Monday, 23 November 2020

Lifting Lanyon Quoit

How I miss the bright, sunny days of late summer! Fortunately I can easily conjure them back by looking through my vast photo collection. I enjoyed many carefree holiday moments this year, and to be honest wasn't much thwarted during the four months or so between the two big lockdowns in England. 

On 13th September I spent a day in the far west of Cornwall, heading first for Penzance, then St Just, then the lighthouse at Pendeen Watch, and finally Lanyon Quoit, the famous dolmen. I'd been here before, in early November 2010, when I secured these late-afternoon shots:


Lanyon Quoit has become one of the iconic sights of Cornwall. But what you see now isn't how it was originally. It was once a burial chamber completely hidden inside an earthen barrow. The earth part vanished long ago, leaving four upright stones standing, capped by a large twelve-ton slab. I should think it must have resembled Trethevy Quoit on the south-east edge of Bodmin Moor, which looked like this when I shot it in July 2010:


Eventually Lanyon Quoit must have become unstable, and it fell during a wild storm in 1815, damaging one of the uprights very badly. In 1824 it was re-erected after money had been raised from a local subscription. But only three of the original uprights were serviceable - so it now had to stand lower to the ground, with the big slab uncompromisingly horizontal. 

I suppose the naval team, who undertook the work with their block-and-tackle, did their best. They had to ensure that the remaining usable stones were firmly planted in good ground, and that the result was visually striking. In that they succeeded: the dolmen is still standing to this day, and it is indeed a striking sight.

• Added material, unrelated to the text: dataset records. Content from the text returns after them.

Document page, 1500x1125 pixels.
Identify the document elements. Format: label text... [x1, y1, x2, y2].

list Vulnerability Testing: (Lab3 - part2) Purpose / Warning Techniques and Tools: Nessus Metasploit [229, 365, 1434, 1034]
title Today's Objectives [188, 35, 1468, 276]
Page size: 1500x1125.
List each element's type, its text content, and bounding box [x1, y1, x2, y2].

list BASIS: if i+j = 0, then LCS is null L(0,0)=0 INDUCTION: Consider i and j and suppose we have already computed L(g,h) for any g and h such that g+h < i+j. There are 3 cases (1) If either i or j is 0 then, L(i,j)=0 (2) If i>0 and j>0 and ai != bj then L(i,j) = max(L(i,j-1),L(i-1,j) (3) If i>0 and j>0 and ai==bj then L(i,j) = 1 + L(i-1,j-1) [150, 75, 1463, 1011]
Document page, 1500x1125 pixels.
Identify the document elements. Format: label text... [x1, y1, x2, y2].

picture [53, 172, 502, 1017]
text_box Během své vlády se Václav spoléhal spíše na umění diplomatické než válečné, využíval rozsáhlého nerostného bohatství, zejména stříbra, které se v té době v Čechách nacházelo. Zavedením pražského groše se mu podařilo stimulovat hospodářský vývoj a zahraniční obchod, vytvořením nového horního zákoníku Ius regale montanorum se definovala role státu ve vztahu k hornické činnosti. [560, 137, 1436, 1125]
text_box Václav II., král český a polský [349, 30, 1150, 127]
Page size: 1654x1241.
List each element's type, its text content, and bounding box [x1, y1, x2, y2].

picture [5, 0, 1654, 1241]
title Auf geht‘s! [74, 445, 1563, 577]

But it's at right angles to its former position, besides being radically different from its pre-1815 appearance. It's not the real thing any more, and it must seem a horrible travesty to archaeologists!

Really, it was high time that something was done to restore the dolmen to its former authentic glory. So when I came along on 13th September, I studied the stones with the eye of a trained engineer. (Which doesn't of course mean that I was in fact a trained engineer. But I assert that I was in spirit.)


Yes...that capstone just needed a bit of a shove. A bit of shoulder in the right spot. And then heave it sideways a little. As you can see, I was full of confidence.


I got into position. I took the weight.


Then I gave it an upward heave. But it needed more oomph than I thought. 


Would you believe it, it wouldn't budge! Not an inch. Astonishing! 

After several minutes' effort, all to no avail, I decided to give up. I know when I'm beaten. I reckon that nineteenth-century naval team must have inserted steel pins to hold the slab onto the uprights. Huh, what a rotten thing to do. 

Well, I had to get back to Carnon Downs for a cup of tea, my afternoon snack, and a kip. I couldn't stay here too long. Reluctantly, I walked away. As I reached Fiona, another car stopped in the lay-by and a couple got out. I gave them a socially-distanced hello. I wondered whether I should stick around, to see whether their two shoulders working together would succeed where on my own single shoulder had failed. They were bound to have a go. And after nearly two hundred years those steel pins could well have been quite rusty, so that a combined heave at the right moment just might have done the trick. You never know.